Don't feel obligated to get back to me but I think I just fell in love with a middle aged waitress at the Dennys in waco. She's used but in good condition.
She laid down on my bed and played "I want you to want me" on my laptop. subtle.
Just saw some girl biking on campus with a babyseat on the front. Baby included. Do you know how many points that'd be worth?
I guess I tried to show you how big my closet was and we ended up eating pickles in my bathroom
I'm currently trying to decide if crown or wild turkey will hurt worse coming back out through my nose later.
Picking up hoes with my dad is going to make it a little harder, but ay, if thats how he wants to bond after 23 years, Ill give it a shot
If I die tonight and was cremated, you could probably get high off the smoke.
I've made a list of places I want to have sex this summer. #1: Reptile House at the zoo.
Ps I'm glad our relationship hasn't progressed into having to get married so we legally can't testify against each other
I'm getting better, this year I only showed up drunk to 1 final.
Our host-mom was rubbing her back sympathetically going "muy bien, chica" while she puked on the beach. So yeah, I think we got the best one.
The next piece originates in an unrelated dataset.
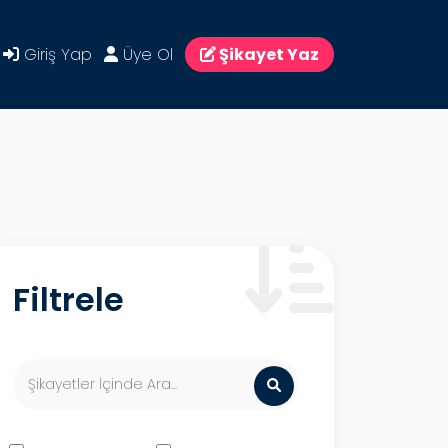
Giriş Yap
Üye Ol
Şikayet Yaz
Filtrele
What does it say about my expectations if I'm pounding three beers the hour before a date?
"I licked someones beard, because I can."
Had to claim I'd "gone lesbian" to get my cat back. Thank God I got away from that one.
That married penis I’ve been riding offered to pay off my student loans. I was going to break it off because he has lousy stamina. Is being debt free worth putting up with mediocre sex?